• Extract to read
Front support/plank position
A few weeks ago while training in the Co op, Naomi told us that she had read an article that said (and this is my memory of what she said!):
An average climber should be able to hold front support/plank for 3 minutes.
Eager to see if we were all average or not, myself Chris and Ron held front support and while Chris and I buckled after just over 3 mins, Ron looked bored after 4 mins and we all returned to our bouldering session...
Front Support/Plank is an exercise I've always done, without question - it's quite simply crucial in gymnastics. A good front support position is the bread and butter of any Bar Exercise and many of the balance positions held in gymnastics:
It is also crucial to maintaining a straight body position in the air during somersaults.
Gymnastics and bouldering are so closely matched as sports that front support has followed over from my training as a trampolinist to my training as a boulderer...

• Record excerpts
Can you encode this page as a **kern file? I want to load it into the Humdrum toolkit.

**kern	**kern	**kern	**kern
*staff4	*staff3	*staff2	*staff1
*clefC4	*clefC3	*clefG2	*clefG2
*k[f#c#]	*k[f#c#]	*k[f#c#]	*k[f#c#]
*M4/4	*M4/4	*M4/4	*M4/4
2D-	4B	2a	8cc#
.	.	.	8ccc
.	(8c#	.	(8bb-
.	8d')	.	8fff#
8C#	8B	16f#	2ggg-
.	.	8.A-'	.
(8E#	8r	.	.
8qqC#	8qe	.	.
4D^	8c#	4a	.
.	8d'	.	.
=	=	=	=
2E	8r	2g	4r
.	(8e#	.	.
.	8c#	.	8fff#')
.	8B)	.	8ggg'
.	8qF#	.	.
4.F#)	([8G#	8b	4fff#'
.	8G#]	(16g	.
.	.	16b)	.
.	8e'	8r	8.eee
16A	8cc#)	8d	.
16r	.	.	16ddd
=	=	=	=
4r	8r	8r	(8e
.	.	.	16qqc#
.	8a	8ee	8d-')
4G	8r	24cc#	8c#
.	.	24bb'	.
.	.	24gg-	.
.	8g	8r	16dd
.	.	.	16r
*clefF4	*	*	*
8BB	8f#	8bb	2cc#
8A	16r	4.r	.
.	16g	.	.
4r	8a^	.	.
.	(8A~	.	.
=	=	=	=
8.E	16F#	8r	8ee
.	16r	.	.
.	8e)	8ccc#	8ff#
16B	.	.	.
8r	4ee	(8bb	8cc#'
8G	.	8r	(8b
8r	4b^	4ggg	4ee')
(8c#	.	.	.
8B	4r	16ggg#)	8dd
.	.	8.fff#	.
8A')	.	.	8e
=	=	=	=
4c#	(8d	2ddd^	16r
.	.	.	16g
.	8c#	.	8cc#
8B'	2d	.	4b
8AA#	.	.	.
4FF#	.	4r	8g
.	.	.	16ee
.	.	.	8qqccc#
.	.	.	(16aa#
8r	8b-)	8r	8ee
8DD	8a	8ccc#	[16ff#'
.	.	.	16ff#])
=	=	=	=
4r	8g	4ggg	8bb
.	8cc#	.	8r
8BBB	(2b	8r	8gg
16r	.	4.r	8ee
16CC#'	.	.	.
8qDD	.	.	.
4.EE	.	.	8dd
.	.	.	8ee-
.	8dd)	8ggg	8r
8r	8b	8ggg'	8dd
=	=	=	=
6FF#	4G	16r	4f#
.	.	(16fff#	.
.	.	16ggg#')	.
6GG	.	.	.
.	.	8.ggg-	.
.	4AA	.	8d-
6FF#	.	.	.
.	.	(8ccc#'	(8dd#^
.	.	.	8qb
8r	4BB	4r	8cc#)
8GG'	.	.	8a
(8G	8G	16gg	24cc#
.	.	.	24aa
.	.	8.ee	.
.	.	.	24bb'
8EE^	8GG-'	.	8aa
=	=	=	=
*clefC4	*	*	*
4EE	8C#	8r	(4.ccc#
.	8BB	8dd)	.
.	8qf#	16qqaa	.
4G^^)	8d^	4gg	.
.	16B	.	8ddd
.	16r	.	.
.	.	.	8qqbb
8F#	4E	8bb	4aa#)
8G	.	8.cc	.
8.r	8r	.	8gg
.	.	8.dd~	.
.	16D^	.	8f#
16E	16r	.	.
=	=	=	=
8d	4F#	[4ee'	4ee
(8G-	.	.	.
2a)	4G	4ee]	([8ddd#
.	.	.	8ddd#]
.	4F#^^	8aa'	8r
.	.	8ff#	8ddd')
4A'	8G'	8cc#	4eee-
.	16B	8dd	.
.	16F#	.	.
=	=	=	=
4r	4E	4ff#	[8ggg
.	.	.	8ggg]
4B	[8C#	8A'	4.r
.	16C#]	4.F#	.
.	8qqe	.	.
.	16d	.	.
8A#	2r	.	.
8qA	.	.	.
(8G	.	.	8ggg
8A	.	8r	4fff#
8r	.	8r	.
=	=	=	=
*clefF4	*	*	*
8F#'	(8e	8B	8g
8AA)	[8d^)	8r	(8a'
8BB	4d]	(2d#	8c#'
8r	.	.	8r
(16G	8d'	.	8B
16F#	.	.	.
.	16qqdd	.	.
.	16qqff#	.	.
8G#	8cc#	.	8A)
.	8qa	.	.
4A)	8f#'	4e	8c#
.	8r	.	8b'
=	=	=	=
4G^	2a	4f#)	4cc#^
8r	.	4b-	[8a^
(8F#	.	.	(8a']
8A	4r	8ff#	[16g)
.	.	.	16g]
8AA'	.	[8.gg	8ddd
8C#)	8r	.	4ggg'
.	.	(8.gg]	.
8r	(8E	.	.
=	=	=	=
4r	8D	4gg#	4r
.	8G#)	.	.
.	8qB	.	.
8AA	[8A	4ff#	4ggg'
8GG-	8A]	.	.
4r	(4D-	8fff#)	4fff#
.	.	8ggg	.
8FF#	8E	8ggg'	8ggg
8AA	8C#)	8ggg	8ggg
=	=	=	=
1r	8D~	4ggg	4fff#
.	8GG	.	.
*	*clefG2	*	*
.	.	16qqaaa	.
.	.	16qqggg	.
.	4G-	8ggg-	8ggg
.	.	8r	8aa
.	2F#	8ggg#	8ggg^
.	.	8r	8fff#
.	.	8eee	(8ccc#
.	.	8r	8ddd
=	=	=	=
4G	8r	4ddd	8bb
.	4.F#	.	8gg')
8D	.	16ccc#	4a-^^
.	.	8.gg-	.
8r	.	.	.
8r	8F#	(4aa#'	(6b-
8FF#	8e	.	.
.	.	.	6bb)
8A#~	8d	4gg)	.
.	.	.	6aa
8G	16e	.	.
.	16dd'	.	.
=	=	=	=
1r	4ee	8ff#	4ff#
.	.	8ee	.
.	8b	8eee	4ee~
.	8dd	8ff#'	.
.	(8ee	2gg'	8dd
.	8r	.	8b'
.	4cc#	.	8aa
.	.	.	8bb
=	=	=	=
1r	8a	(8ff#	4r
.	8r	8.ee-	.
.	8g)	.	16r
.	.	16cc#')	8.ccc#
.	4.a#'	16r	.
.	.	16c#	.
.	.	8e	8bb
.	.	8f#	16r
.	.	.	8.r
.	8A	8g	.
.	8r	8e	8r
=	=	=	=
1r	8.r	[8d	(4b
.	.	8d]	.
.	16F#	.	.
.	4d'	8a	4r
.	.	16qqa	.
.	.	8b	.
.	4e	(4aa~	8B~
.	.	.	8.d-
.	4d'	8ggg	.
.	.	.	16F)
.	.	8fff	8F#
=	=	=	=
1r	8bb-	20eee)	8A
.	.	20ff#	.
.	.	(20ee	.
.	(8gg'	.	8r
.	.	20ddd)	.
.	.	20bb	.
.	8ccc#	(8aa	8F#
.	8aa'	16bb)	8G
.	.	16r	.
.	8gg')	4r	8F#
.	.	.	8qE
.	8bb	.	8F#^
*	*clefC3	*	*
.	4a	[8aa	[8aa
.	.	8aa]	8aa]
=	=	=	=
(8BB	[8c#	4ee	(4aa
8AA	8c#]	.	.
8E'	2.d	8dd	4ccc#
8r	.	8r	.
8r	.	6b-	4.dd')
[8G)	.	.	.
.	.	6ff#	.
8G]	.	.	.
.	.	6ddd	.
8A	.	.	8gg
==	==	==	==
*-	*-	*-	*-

• What to work on
Reproduce, without alteration, the passage of the text on front support that begins with the words containing "Eager to see" and ends with "our bouldering session...".

• Task answer
Eager to see if we were all average or not, myself Chris and Ron held front support and while Chris and I buckled after just over 3 mins, Ron looked bored after 4 mins and we all returned to our bouldering session...